Utilities Generate Income Through Capital Investments on Pipelines
Beyond the dispute over whether demand for gas is rising, pipeline opponents argue that smaller segments such as E37 have become an important means for utilities to increase profits.
Robert Wood, an organizer with 350 Brooklyn, a climate change activist group, said E37 is more about National Grid securing another capital investment project and increasing its customer base than it is about meeting rising gas demand.
While regulated utilities do make money on the energy they sell, they don’t control the cost of the fuel and cannot easily raise their rates as market prices fluctuate. “Fuel costs are a straight pass through,” said Michael O’Boyle, director of electricity policy for Energy Innovation, a clean energy advocacy group, “meaning, they don’t earn a margin or a profit on those fuel costs in general.”
Instead, many utilities, including National Grid, rely on capital investment projects to generate the kind of income needed to pay back shareholders and reinvest in company growth, O’Boyle said. When a utility invests in an infrastructure project, like a pipeline, it earns a regulated rate of return on that project.
In 2017, National Grid reported $3.3 billion of capital investment projects in the U.S., according to its most recent annual report. And the company has been significantly ramping up its capital investments in New York, with plans to invest a total of $2.5 billion in infrastructure projects through 2020 in upstate New York alone.
O’Boyle said it’s in the utilities’ best interest to claim demand is growing, specifically because it allows them to invest more in infrastructure.
“It’s a virtuous cycle,” he said. “You want demand for your product to grow, so you can invest more in the capital infrastructure that delivers that product, which then allows you to take shareholder dollars and reinvest it in a valuable project, which will grow your value over time.”
National Grid’s Stella said that the E37 pipeline is designed as a vehicle for meeting customer need, not increasing regulated infrasructure revenues.
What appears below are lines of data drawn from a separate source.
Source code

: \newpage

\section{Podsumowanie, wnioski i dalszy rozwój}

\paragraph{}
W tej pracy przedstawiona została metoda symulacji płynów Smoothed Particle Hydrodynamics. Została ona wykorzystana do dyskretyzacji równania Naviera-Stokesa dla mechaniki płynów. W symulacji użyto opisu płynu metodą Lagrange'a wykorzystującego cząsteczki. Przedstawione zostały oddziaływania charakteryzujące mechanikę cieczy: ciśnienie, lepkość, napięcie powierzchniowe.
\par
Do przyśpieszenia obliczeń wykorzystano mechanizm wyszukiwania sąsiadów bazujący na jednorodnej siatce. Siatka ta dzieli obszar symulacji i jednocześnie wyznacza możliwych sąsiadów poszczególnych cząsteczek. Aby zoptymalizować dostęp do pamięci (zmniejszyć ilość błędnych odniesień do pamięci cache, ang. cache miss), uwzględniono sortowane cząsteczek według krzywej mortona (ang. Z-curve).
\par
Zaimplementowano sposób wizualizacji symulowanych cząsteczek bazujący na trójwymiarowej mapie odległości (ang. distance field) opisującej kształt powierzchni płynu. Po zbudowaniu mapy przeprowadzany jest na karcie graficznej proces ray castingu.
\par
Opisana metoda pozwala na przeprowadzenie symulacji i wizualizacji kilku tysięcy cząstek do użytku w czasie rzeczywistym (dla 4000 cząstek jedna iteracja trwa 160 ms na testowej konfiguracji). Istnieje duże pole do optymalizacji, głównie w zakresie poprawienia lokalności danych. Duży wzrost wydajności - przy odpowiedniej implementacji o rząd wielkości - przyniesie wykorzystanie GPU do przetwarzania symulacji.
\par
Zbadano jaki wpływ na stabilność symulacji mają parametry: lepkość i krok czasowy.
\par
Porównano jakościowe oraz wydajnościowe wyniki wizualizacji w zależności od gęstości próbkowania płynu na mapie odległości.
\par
A Town Board Members Says East Greenbush Wouldn’t Benefit from E37
E37 has gleaned a fair amount of local resistance. Last year, both town boards of Bethlehem and East Greenbush passed resolutions opposing the pipeline—a symbolic act, but one that would likely be considered by the PSC, which is in charge of approving the project’s permit.
In East Greenbush, where the vast majority of E37 would be built, the project was received with notable skepticism from residents like Mary Dugan who don’t trust National Grid to safeguard their property or the environment.
“I’m not opposed to the line, but when you say that you’re going to do things for the residents and communities, I have yet to see that in 40 years living here,” East Greenbush resident Halsey Betters said at a public hearing in April.
For town board member Tina Tierney, East Greenbush would bear all the risks and burdens of the pipeline without reaping any benefits.
“There were no service disruptions, there were no businesses that were waiting for hookups … There were no issues with service in our community,” Tierney said.
As of December, the PSC said it hasn’t reached a decision on E37, and that public comments are still being accepted and reviewed. Along with public testimony, the commission will also consider the positions of National Grid, as well as the state’s Department of Environmental Conservation, Department of Public Service and Department of Agriculture and Markets.